Institut de Neurosciences des Systèmes, Faculté de Médecine, Aix-Marseille Université, Inserm UMR1106 Marseille, France.
Front Comput Neurosci. 2013 Jul 3;7:78. doi: 10.3389/fncom.2013.00078. eCollection 2013.
Information processing in the brain is thought to rely on the convergence and divergence of oscillatory behaviors of widely distributed brain areas. This information flow is captured in its simplest form via the concepts of synchronization and desynchronization and related metrics. More complex forms of information flow are transient synchronizations and multi-frequency behaviors with metrics related to cross-frequency coupling (CFC). It is supposed that CFC plays a crucial role in the organization of large-scale networks and functional integration across large distances. In this study, we describe different CFC measures and test their applicability in simulated and real electroencephalographic (EEG) data obtained during resting state. For these purposes, we derive generic oscillator equations from full brain network models. We systematically model and simulate the various scenarios of CFC under the influence of noise to obtain biologically realistic oscillator dynamics. We find that (i) specific CFC-measures detect correctly in most cases the nature of CFC under noise conditions, (ii) bispectrum (BIS) and bicoherence (BIC) correctly detect the CFCs in simulated data, (iii) empirical resting state EEG show a prominent delta-alpha CFC as identified by specific CFC measures and the more classic BIS and BIC. This coupling was mostly asymmetric (directed) and generally higher in the eyes closed (EC) than in the eyes open (EO) condition. In conjunction, these two sets of measures provide a powerful toolbox to reveal the nature of couplings from experimental data and as such allow inference on the brain state dependent information processing. Methodological advantages of using CFC measures and theoretical significance of delta and alpha interactions during resting and other brain states are discussed.
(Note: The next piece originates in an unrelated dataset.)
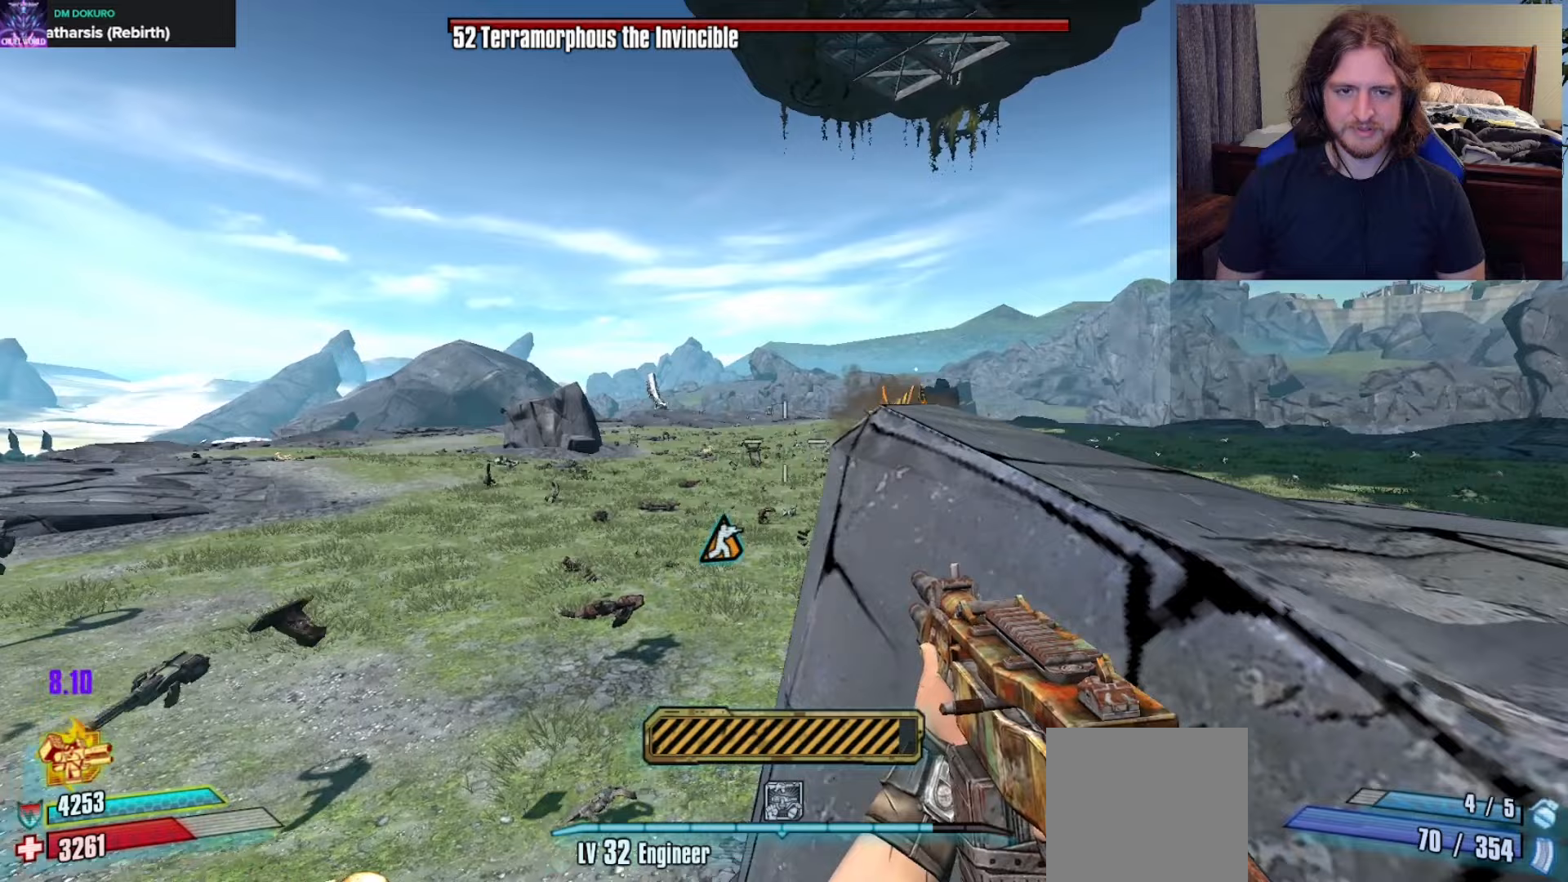
{"buttons": ["L2"], "left_stick": "center", "right_stick": "center", "events": [[17, "left_stick", "center"], [33, "right_stick", "center"], [133, "left_stick", "left"], [367, "L2", "down"], [367, "left_stick", "center"]]}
大脑中的信息处理被认为依赖于广泛分布的脑区的振荡行为的收敛和发散。这种信息流以最简单的形式通过同步和去同步的概念以及相关的度量来捕获。更复杂形式的信息流是瞬态同步和多频行为,具有与跨频耦合(CFC)相关的度量。据推测,CFC 在大尺度网络的组织和远距离功能整合中起着至关重要的作用。在这项研究中,我们描述了不同的 CFC 度量,并在静息状态下获得的模拟和真实脑电图(EEG)数据中测试了它们的适用性。为此,我们从全脑网络模型中推导出通用振荡器方程。我们系统地建模和模拟 CFC 在噪声影响下的各种情况,以获得具有生物现实性的振荡器动力学。我们发现:(i)特定的 CFC 度量在大多数情况下正确检测噪声条件下的 CFC 性质,(ii)双谱(BIS)和双相干(BIC)正确检测模拟数据中的 CFC,(iii)经验性静息状态 EEG 显示出明显的 delta-alpha CFC,这是由特定的 CFC 度量以及更经典的 BIS 和 BIC 识别出来的。这种耦合大多是不对称的(定向的),在闭眼(EC)状态下比睁眼(EO)状态下通常更高。总之,这两套度量为揭示实验数据中的耦合性质提供了一个强大的工具包,并允许根据大脑状态依赖的信息处理进行推断。讨论了使用 CFC 度量的方法学优势以及在静息和其他脑状态下 delta 和 alpha 相互作用的理论意义。